──────── 抜粋 ────────

結論 本件審判の請求は、成り立たない。 
理由 第1.手続の経緯、本願発明
本願は、平成9年5月26日(優先権主張、1996年5月24日、ドイツ)の出願であって、平成18年10月31日付けで拒絶理由が通知され、平成19年5月2日付けで手続補正がなされるとともに意見書が提出されたが、平成19年6月22日付けで拒絶査定がなされ、これに対し、平成19年9月25日に拒絶査定に対する審判請求がなされ、平成19年10月25日付けで審判請求書の請求の理由について手続補正がなされたものであり、その請求項1ないし9に係る発明は、平成19年5月2日付けの手続補正により補正された明細書及び出願当初の図面の記載からみて、特許請求の範囲の請求項1ないし9に記載された事項により特定されるとおりのものと認められるところ、その請求項1に係る発明(以下、「本願発明」という。)は次のとおりである。

「【請求項1】 駆動機関、伝動装置、自動化されたトルク伝達機構、トルク伝達機構の制御のための装置及び、トルク伝達機構の操作、例えば接続及び又は遮断のための制御ユニットによって制御可能な作動装置のような操作ユニット、センサ及び場合によっては別の電子装置ユニットに信号接続された制御ユニット並びに、駆動機関の機関モーメントの制御のための機関制御ユニットを備えた自動車において、制御ユニットがギヤの接続されている場合にブレーキ及び負荷レバーの操作されていない状態でクリープ過程を制御して、トルク伝達機構によって制御された所定の伝達可能なクラッチモーメントの場合に自動車がクリープするようになっており、機関制御装置がクリープ過程の制御に際して機関モーメントを少なくともほぼ所定の値だけ高めるようになっており、該所定の値が前記制御されたクラッチモーメントのモーメント値とほぼ同じであることを特徴とする自動車。」


第2.引用文献記載の発明
(1)原査定の拒絶の理由に引用された、本願の優先日前に頒布された刊行物である実公平6-42896号公報(以下、「引用文献」という。)には、図面と共に、次の事項が記載されている。

────────

#### 課題 1
抜粋によれば、本願に対する拒絶査定は何年何月何日付けでなされたか。
この抜粋と次のリストの間には何の関係もない。

──────── 演習用データ ────────

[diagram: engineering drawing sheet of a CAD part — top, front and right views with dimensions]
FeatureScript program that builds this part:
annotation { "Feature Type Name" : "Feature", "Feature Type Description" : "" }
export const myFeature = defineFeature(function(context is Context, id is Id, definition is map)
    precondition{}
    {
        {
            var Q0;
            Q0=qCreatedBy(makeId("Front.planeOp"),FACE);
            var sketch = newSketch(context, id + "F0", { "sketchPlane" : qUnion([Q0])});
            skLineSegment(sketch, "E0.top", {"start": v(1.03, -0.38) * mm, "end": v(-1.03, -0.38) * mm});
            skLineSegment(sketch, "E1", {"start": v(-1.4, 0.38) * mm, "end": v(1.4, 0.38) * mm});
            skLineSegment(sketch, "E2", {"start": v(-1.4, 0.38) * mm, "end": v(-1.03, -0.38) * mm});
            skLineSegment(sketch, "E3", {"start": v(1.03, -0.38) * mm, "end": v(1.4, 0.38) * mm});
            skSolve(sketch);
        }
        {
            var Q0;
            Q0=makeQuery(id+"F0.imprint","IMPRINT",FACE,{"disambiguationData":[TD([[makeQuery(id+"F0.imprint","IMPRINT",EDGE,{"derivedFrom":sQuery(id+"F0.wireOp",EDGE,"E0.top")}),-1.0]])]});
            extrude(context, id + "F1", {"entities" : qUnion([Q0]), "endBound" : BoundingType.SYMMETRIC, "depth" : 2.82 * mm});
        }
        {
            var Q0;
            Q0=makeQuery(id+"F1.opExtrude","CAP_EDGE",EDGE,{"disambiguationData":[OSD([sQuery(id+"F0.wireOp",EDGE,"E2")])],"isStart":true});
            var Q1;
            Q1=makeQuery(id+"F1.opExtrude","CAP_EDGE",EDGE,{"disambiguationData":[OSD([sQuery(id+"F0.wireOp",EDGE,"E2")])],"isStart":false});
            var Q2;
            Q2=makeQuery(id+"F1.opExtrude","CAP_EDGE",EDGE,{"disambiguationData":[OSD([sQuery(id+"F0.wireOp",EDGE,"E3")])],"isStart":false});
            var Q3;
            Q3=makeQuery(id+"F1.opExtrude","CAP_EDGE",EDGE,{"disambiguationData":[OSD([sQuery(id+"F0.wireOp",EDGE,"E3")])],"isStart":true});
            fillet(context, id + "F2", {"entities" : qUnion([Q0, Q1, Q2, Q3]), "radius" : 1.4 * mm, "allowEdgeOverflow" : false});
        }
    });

────────

#### 課題 2
リストのうち、文字列「context」を含む行をすべて返すこと。大文字と小文字は区別する。

#### 解答例 1
平成19年6月22日付け。

#### 解答例 2
export const myFeature = defineFeature(function(context is Context, id is Id, definition is map)
            var sketch = newSketch(context, id + "F0", { "sketchPlane" : qUnion([Q0])});
            extrude(context, id + "F1", {"entities" : qUnion([Q0]), "endBound" : BoundingType.SYMMETRIC, "depth" : 2.82 * mm});
            fillet(context, id + "F2", {"entities" : qUnion([Q0, Q1, Q2, Q3]), "radius" : 1.4 * mm, "allowEdgeOverflow" : false});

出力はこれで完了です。